### [TEXT SEGMENT]
# # # # #

Stafford's conduct of these negotiations must have given Elizabeth complete satisfaction; for in October 1583 he was appointed resident ambassador in France and knighted (Metcalfe, p. 135); his chaplain was Richard Hakluyt [q. v.] He remained at this post seven years; his correspondence (now at the Record Office, at Hatfield, and among the Cottonian MSS. in the British Museum) is a chief source of the diplomatic history of the period, and has been extensively used by Motley and others. Many of his letters are printed in extenso in Murdin's ‘Burghley Papers,’ in ‘Miscellaneous State Papers’ (1778, i. 196–215, and 251–97), and others have been calendared among the Hatfield MSS. (Hist. MSS. Comm.) Stafford showed his independence and protestantism by refusing to have his house in Paris draped during the feast of Corpus Christi, 1584. In February 1587–8 he had a remarkable secret interview with Henry III, in which that monarch sought Elizabeth's mediation with the Huguenots (Baird, The Huguenots and Henry of Navarre, ii. 16). He was in great danger on the ‘day of barricades’ (12 May 1588), but when Guise offered him a guard, he replied with spirit that he represented the majesty of England, and would accept no other protection, and Guise gave secret orders that he should not be molested (ib.; Thuanus, Historia, x. 264–6; Motley, United Netherlands, ii. 431–2). When he received news of the defeat of the armada, Stafford wrote a pamphlet, of which he printed four hundred copies at a cost of five crowns, to counteract the effect of the news of Spanish success which the Spanish ambassador in France had circulated. In October 1589 he appears to have visited England, and returned to Dieppe with money and munitions for Henry of Navarre. He was in constant attendance on Henry during the war, was present in September 1590 when Alexander Farnese captured Lagny and relieved Paris, and again was with Henry in the trenches before Paris a month later. At the end of that year Stafford returned to England, and in the following July was succeeded as ambassador by Sir Henry Unton [q. v.], and given 500l. as a reward by the queen.

# # # # #

### [STORED RECORDS]

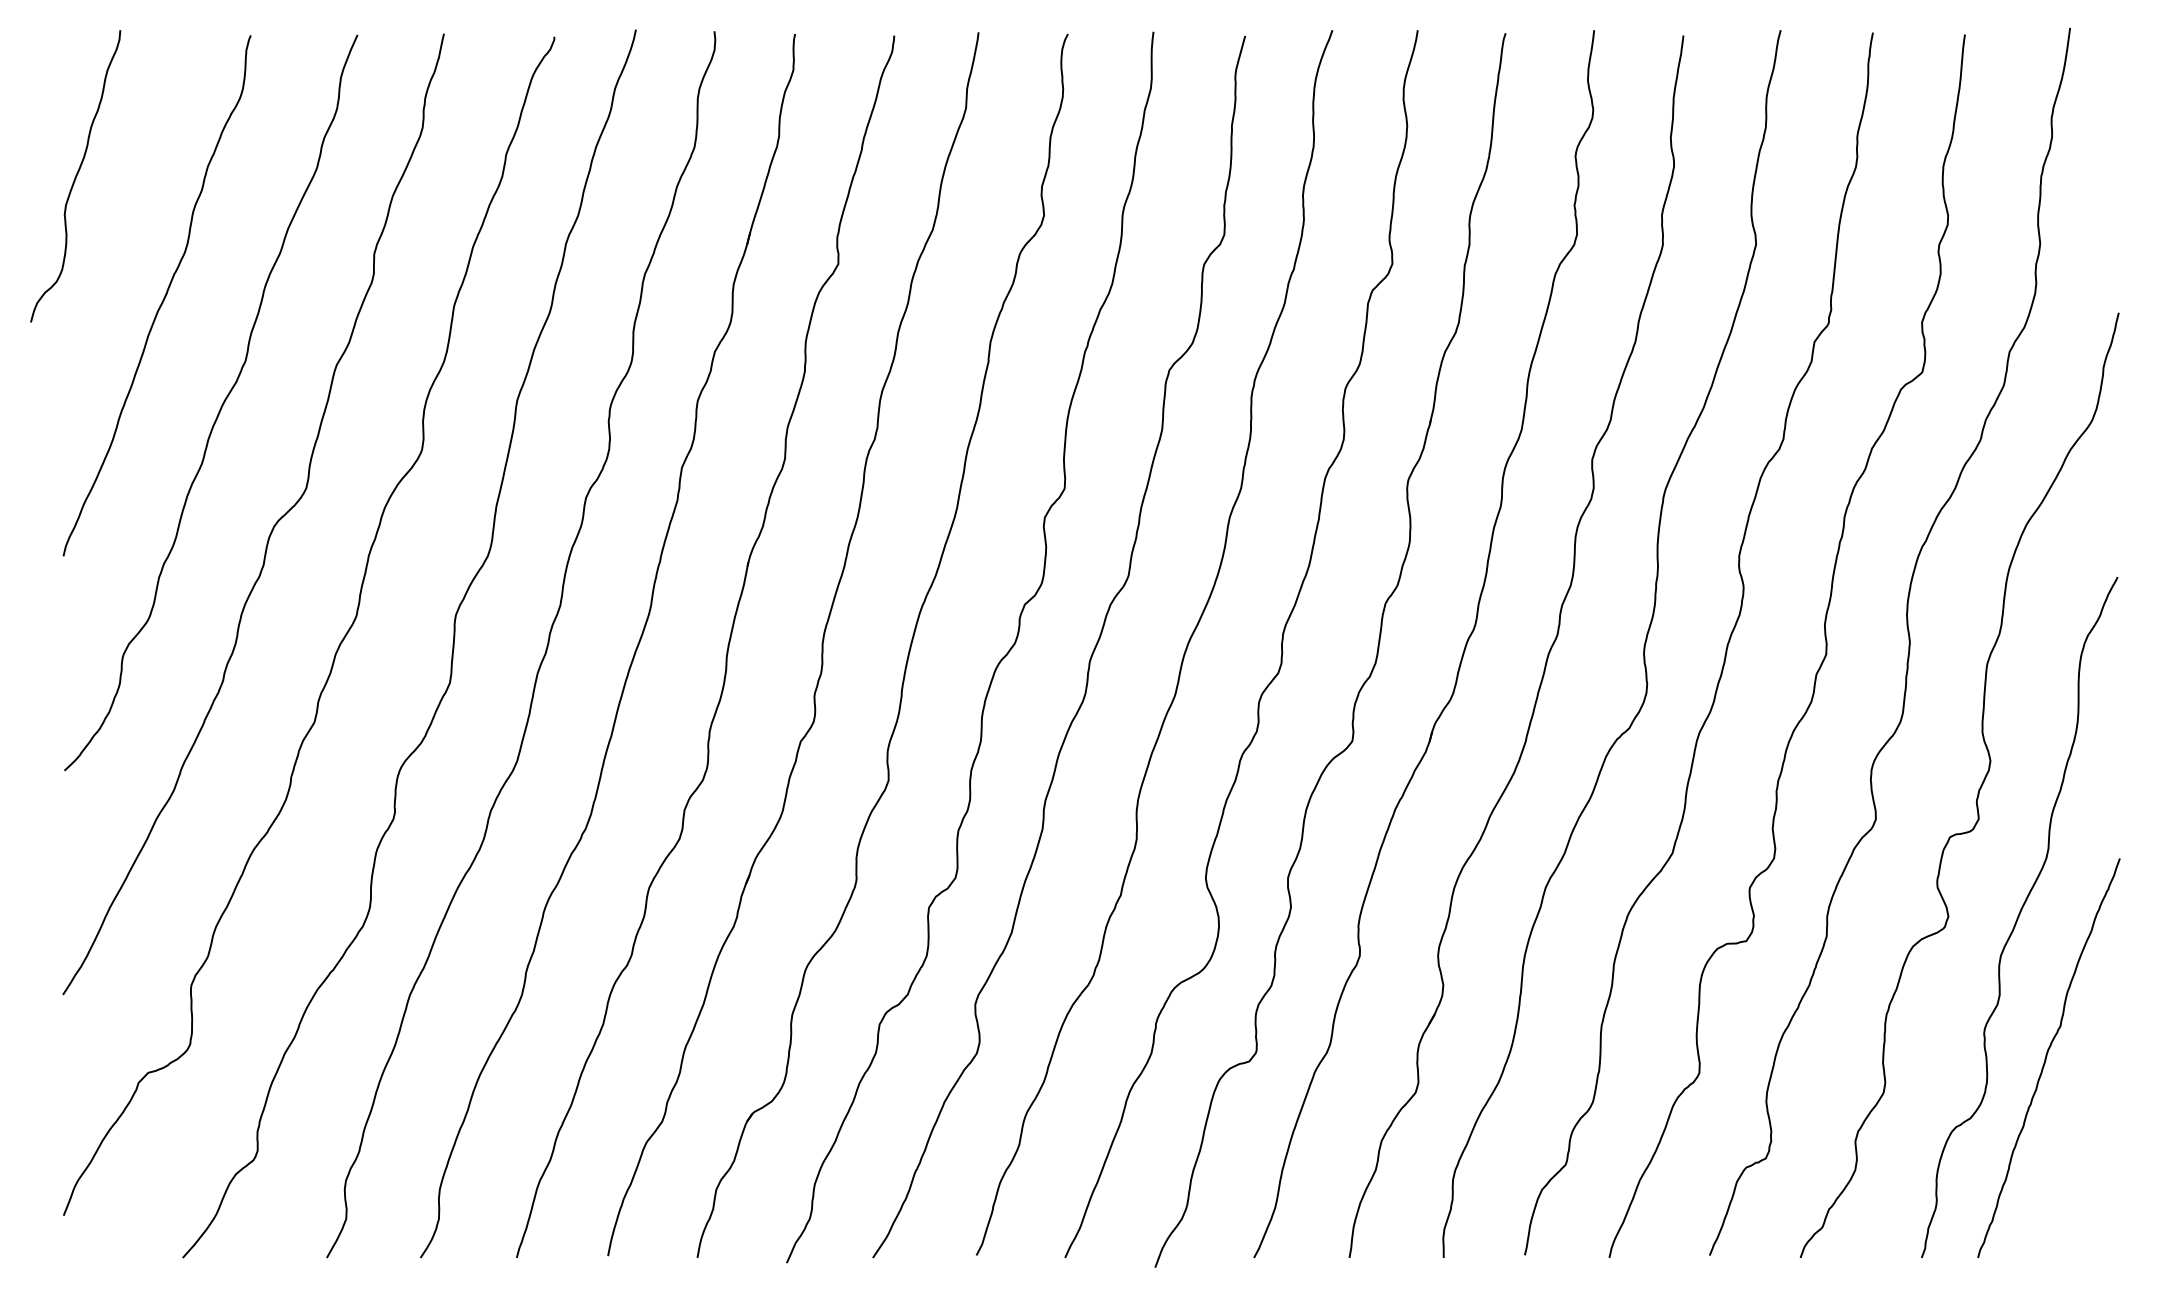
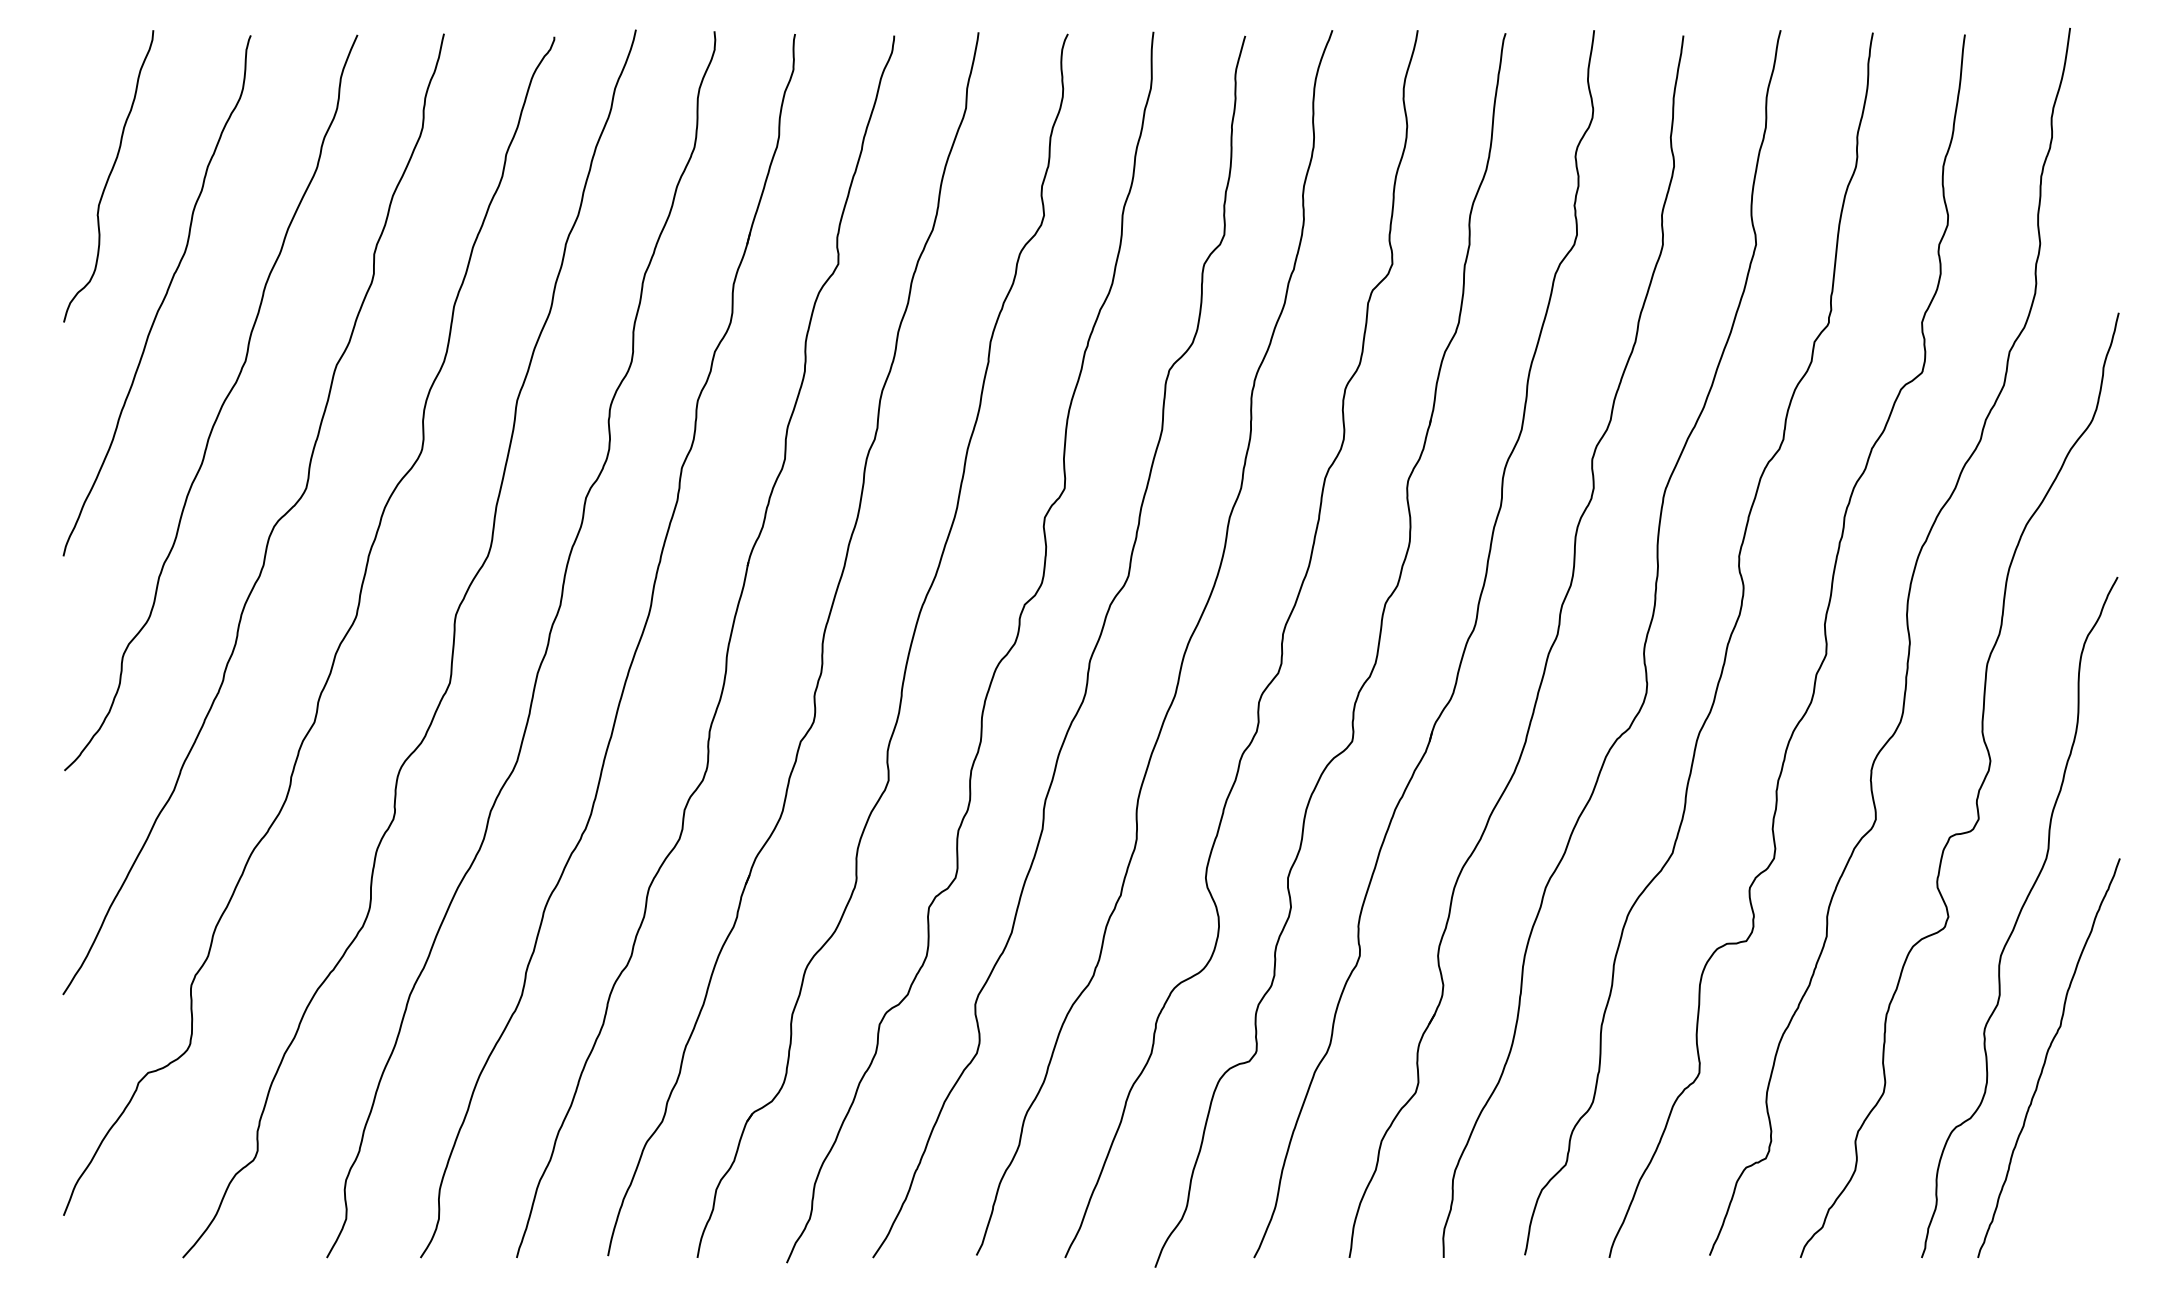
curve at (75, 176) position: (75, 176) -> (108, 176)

# # # # #

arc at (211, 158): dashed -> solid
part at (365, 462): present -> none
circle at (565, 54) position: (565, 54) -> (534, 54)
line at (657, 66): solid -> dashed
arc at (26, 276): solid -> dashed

# # # # #

### [WHAT TO DO]
Reproduce the passage about Stafford's embassy in France in full, word for word. Draw only on the passage about Stafford's embassy and not on the material.

### [ANSWER TO THE EXERCISE]
Stafford's conduct of these negotiations must have given Elizabeth complete satisfaction; for in October 1583 he was appointed resident ambassador in France and knighted (Metcalfe, p. 135); his chaplain was Richard Hakluyt [q. v.] He remained at this post seven years; his correspondence (now at the Record Office, at Hatfield, and among the Cottonian MSS. in the British Museum) is a chief source of the diplomatic history of the period, and has been extensively used by Motley and others. Many of his letters are printed in extenso in Murdin's ‘Burghley Papers,’ in ‘Miscellaneous State Papers’ (1778, i. 196–215, and 251–97), and others have been calendared among the Hatfield MSS. (Hist. MSS. Comm.) Stafford showed his independence and protestantism by refusing to have his house in Paris draped during the feast of Corpus Christi, 1584. In February 1587–8 he had a remarkable secret interview with Henry III, in which that monarch sought Elizabeth's mediation with the Huguenots (Baird, The Huguenots and Henry of Navarre, ii. 16). He was in great danger on the ‘day of barricades’ (12 May 1588), but when Guise offered him a guard, he replied with spirit that he represented the majesty of England, and would accept no other protection, and Guise gave secret orders that he should not be molested (ib.; Thuanus, Historia, x. 264–6; Motley, United Netherlands, ii. 431–2). When he received news of the defeat of the armada, Stafford wrote a pamphlet, of which he printed four hundred copies at a cost of five crowns, to counteract the effect of the news of Spanish success which the Spanish ambassador in France had circulated. In October 1589 he appears to have visited England, and returned to Dieppe with money and munitions for Henry of Navarre. He was in constant attendance on Henry during the war, was present in September 1590 when Alexander Farnese captured Lagny and relieved Paris, and again was with Henry in the trenches before Paris a month later. At the end of that year Stafford returned to England, and in the following July was succeeded as ambassador by Sir Henry Unton [q. v.], and given 500l. as a reward by the queen.